The Christian is aware that he is a citizen of the realm of nature, but is also aware that he is a citizen of the realm of supernature. When he follows Jesus and receives the Holy Spirit, the Christian becomes "a 'new creation,' a child of God," and is called to show, not only the likeness that is his as the "image of God" which he shares with all men, but also the "likeness or unlikeness to the image of the Son who is the first-born among many brethren." VS, 73 (cf. Rom. 8:29)** He is to live out his life either in "fidelity or infidelity to the gift of the Spirit." VS, 73. The Christian is aware, ultimately, that by his acts he either "opens or closes himself to eternal life, to the communion of vision, love and happiness with God the Father, Son and Holy Spirit." VS, 73. The moral life for a Christian, then, is clearly Trinitarian, and goes well beyond an ordering to the law of God who is known only as Creator, as First Cause.

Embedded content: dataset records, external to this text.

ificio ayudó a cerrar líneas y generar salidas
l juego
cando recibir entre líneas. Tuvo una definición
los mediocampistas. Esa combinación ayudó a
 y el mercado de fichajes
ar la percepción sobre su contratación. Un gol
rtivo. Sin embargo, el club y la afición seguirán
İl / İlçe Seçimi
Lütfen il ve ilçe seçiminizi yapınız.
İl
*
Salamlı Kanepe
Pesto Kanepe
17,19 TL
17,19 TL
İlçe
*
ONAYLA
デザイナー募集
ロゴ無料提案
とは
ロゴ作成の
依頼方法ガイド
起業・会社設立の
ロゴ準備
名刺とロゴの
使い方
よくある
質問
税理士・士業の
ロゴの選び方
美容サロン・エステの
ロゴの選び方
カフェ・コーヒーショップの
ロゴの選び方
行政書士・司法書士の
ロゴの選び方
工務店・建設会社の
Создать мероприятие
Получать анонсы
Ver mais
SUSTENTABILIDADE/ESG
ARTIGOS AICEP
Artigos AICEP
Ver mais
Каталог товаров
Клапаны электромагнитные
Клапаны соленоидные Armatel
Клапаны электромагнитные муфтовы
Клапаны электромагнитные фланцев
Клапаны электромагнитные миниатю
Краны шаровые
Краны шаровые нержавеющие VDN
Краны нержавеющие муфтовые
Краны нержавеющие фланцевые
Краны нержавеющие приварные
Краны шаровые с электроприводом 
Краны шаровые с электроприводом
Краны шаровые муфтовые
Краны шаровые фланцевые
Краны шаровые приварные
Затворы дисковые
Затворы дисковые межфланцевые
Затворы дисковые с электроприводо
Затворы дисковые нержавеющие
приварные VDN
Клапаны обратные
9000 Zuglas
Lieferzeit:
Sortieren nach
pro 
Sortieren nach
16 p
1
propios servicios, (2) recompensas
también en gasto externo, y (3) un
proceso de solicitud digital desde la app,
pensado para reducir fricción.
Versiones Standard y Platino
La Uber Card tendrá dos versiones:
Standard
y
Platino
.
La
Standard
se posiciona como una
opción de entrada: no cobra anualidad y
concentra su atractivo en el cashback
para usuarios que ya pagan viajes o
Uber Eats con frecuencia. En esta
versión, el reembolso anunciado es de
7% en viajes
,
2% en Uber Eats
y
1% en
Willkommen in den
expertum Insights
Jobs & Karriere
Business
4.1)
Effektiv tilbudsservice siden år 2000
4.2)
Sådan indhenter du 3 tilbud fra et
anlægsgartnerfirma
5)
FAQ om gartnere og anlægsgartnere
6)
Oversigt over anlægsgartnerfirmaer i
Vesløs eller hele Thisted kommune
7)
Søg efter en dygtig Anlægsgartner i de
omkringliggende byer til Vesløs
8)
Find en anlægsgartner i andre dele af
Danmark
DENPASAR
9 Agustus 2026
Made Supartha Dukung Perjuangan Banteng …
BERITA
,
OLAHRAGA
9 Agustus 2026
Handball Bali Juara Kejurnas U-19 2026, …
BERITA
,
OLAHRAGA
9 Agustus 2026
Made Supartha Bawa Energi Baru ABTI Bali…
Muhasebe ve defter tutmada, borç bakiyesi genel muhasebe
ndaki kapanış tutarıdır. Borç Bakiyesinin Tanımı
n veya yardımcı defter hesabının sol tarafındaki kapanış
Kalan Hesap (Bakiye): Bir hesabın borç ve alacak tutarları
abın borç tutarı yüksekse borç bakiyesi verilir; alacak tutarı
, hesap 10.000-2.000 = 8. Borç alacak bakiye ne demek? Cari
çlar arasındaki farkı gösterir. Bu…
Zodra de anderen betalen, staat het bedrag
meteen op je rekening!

This knowledge is not only one to which a Christian is called: all men are called to this end. And in fact, in some manner, men of good will may, without even expressly knowing it, be participating in the Christian dispensation. Here we enter into a world where only God knows, and where no man can see and must speak only of possibilities and not probabilities, and surely not certainties. There may, it would appear, though how many God only knows, anonymous Christians, secret Christians--anima naturaliter Christiana, the souls is naturally Christian. John Paul II, invoking the Second Vatican Council's pastoral constitution Gaudium et spes observes that the call to a Trinitarian response to the moral life is universal: "This applies not only to Christians but to all men of good will in whose hearts grace is secretly at work. Since Christ died for all and since man's ultimate calling comes from God and is therefore a universal one, we are obliged to hold that the Holy Spirit offers to all the possibility of sharing in this paschal mystery in a manner known to God." VS, 73, n. 123 (quoting GS, 22). The image of God in every man is implicitly a Trinitarian image. What else could it be since the God who created man is the God who redeemed him? There is not one salvation for the non-believer, and another for Christ's faithful. There is only one way, truth, and life: there is only one faith, and one baptism. And how the Holy Spirit reaches outside of the confines of his established Church with Grace to draw men toward Christ and his Church and into salvation is shrouded in mystery.

Because the moral life is intrinsically ordered to God as Trinity, it follows that it "has an essential 'teleological' character, since it consists in the deliberate ordering of human acts to God, the supreme good and ultimate end (telos) of man." VS, 73. That end is not subjective: we do not give ourselves our own final end. That end is objectively predetermined, and that is why there is a law--"commandments"--which serve, as a sort of moral trailblazers, to mark the way, to keep us on salvation's path.

To have moral value, our participation in that objective order must be free, and must, in addition, be conscious and deliberate. The opposite side of the coin of freedom, consciousness, and deliberation is responsibility. Together with his freedom, man holds his responsibility. And the use (or abuse) of this freedom is "subject to the judgment of God," that good and just judge "who, as the Apostle Paul reminds us, rewards good and punishes evil." VS, 73.
*Cf. Saint Thomas Aquinas, Summa Theologiae, IIa-IIae, q.148, a. 3.
**"For whom he foreknew, he also predestinated to be made conformable to the image of his Son; that he might be the firstborn amongst many brethren."